SLSC Holdings, L.L.C. v. George
This text of 2014 Ohio 1049 (SLSC Holdings, L.L.C. v. George) is published on Counsel Stack Legal Research, covering Ohio Court of Appeals primary law. Counsel Stack provides free access to over 12 million legal documents including statutes, case law, regulations, and constitutions.
Opinion
[Cite as SLSC Holdings, L.L.C. v. George, 2014-Ohio-1049.]
IN THE COURT OF APPEALS FIRST APPELLATE DISTRICT OF OHIO HAMILTON COUNTY, OHIO
SLSC HOLDINGS, LLC, : APPEAL NO. C-130468 TRIAL NO. A-0903986 Plaintiff-Appellant, :
vs. : O P I N I O N. SHAWN GEORGE, :
Defendant-Appellee. :
Civil Appeal From: Hamilton County Court of Common Pleas
Judgment Appealed From Is: Reversed
Date of Judgment Entry on Appeal: March 21, 2014
Donnellon, Donnellon & Miller and Meghan Donnellon Hyden, for Plaintiff-Appellant,
James J. Whitfield, for Defendant-Appellee.
Please note: this case has been removed from the accelerated calendar. OHIO FIRST DISTRICT COURT OF APPEALS
S YLVIA S IEVE H ENDON , Presiding Judge.
{¶1} Plaintiff-appellant SLSC Holdings, LLC, (“SLSC”) appeals the judgment of the
Hamilton County Court of Common Pleas granting defendant-appellee Shawn George’s
Civ.R. 60(B) motion to set aside the default judgment entered in favor of SLSC’s
predecessor in interest, Schott, Inc., (“Schott”).
{¶2} In October 2009, Schott obtained a default judgment against George in the
amount of $20,628.37 in its action upon a promissory note. Shortly thereafter, Schott
initiated garnishment proceedings against George. George did not appeal.
{¶3} In October 2012, Schott assigned its rights and interest in the judgment to
SLSC.
{¶4} In February 2013, after SLSC had collected the entire amount owed by George
on the judgment, the trial court terminated the garnishment of George’s earnings and
entered a satisfaction of judgment.
{¶5} In April 2013, George filed a Civ.R. 60(B) motion to set aside the October
2009 default judgment. He alleged that the documentation supporting Schott’s claim had
contained errors and inconsistencies that “may [have] amount[ed] to fraud” by Schott.

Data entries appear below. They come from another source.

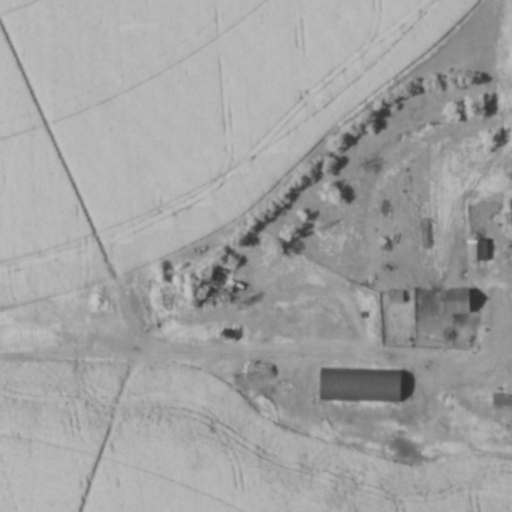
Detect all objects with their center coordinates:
building: (473, 251)
building: (510, 295)
building: (391, 299)
building: (449, 303)
building: (355, 386)
building: (500, 400)
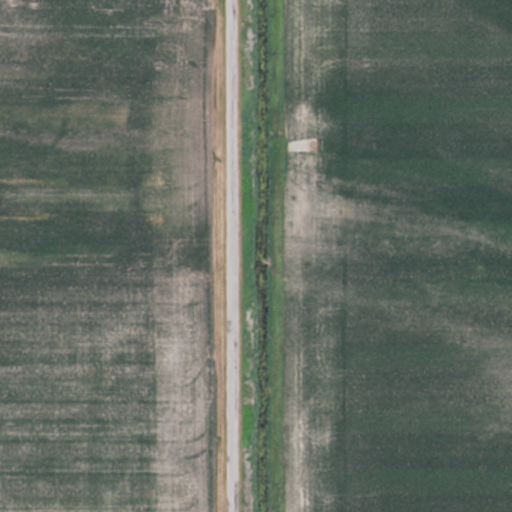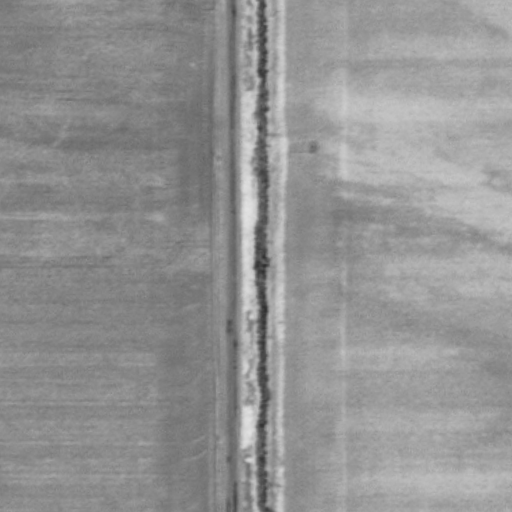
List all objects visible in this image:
road: (239, 256)
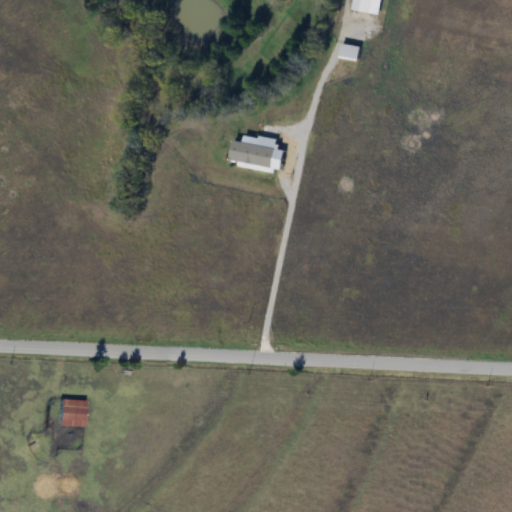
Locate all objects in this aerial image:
road: (281, 253)
road: (255, 356)
building: (71, 411)
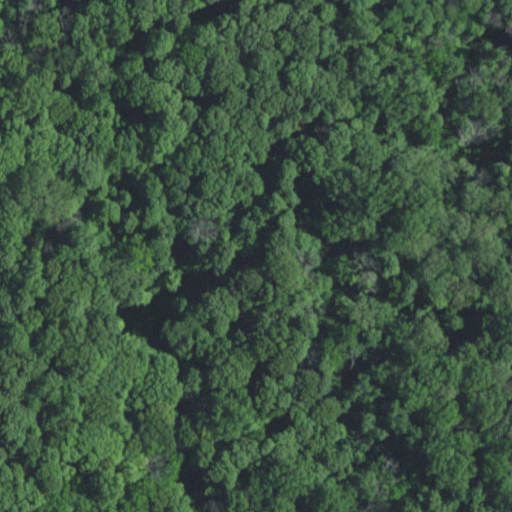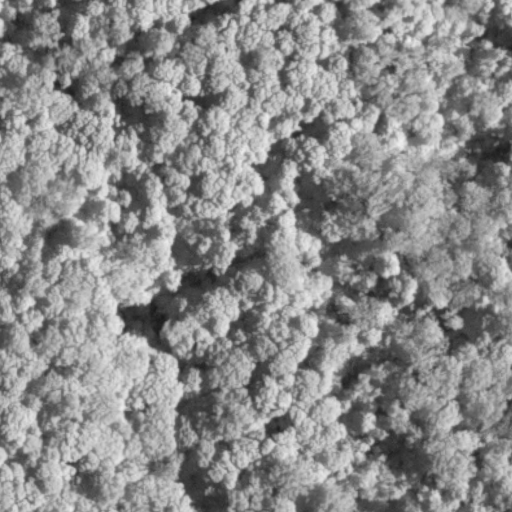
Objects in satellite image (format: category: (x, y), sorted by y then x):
road: (247, 200)
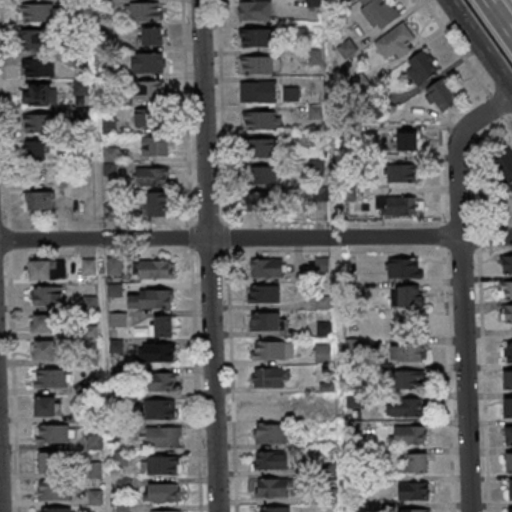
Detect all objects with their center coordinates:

Following a hearing, the trial court granted the motion pursuant to Civ.R. 60(B)(3), which
allows a judgment to be set aside for “fraud * * *, misrepresentation, or other misconduct of
an adverse party.”
{¶6} In a single assignment of error, SLSC argues that the trial court erred by
granting George’s Civ.R. 60(B) motion to set aside the default judgment. We review a trial
court’s Civ.R. 60(B) determination for an abuse of discretion. See State ex rel. Russo v.
Deters, 80 Ohio St.3d 152, 153, 684 N.E.2d 1237 (1997).
{¶7} To prevail on a Civ.R. 60(B) motion for relief from judgment, the movant
must establish that “(1) the party has a meritorious defense or claim to present if relief is
granted; (2) the party is entitled to relief under one of the grounds stated in Civ.R. 60(B)(1)
2 OHIO FIRST DISTRICT COURT OF APPEALS
through (5); and (3) the motion is made within a reasonable time, and where the grounds of
relief are Civ.R. 60(B)(1), (2) or (3), not more than one year after the judgment, order or
proceeding was entered or taken.” GTE Automatic Elec. Inc. v. ARC Industries, Inc., 47
Ohio St.2d 146, 351 N.E.2d 113 (1976), paragraph two of the syllabus.
{¶8} In this case, George’s Civ.R. 60(B)(3) motion was filed more than three years
after the default judgment, and thus well outside the one-year time limit set forth in Civ.R.
60(B). See, e.g., Kell v. Verderber, 1st Dist. Hamilton No. C-120665, 2013-Ohio-4223 (trial
court did not err in denying a Civ.R. 60(B)(3) motion because it was filed more than one
year after the final decree); Melton v. Melton, 1st Dist. Hamilton No. C-130123, 2013-Ohio-
4790 (trial court did not abuse its discretion in denying a Civ.R. 60(B)(1) motion made more
than two years after the judgment). Consequently, the trial court erred by granting George’s
untimely Civ.R. 60(B)(3) motion.
{¶9} We sustain the assignment of error and reverse the trial court’s judgment.
Judgment reversed.
DINKELACKER and DEWINE, JJ., concur.
Please note:
The court has recorded its own entry on the date of the release of this opinion.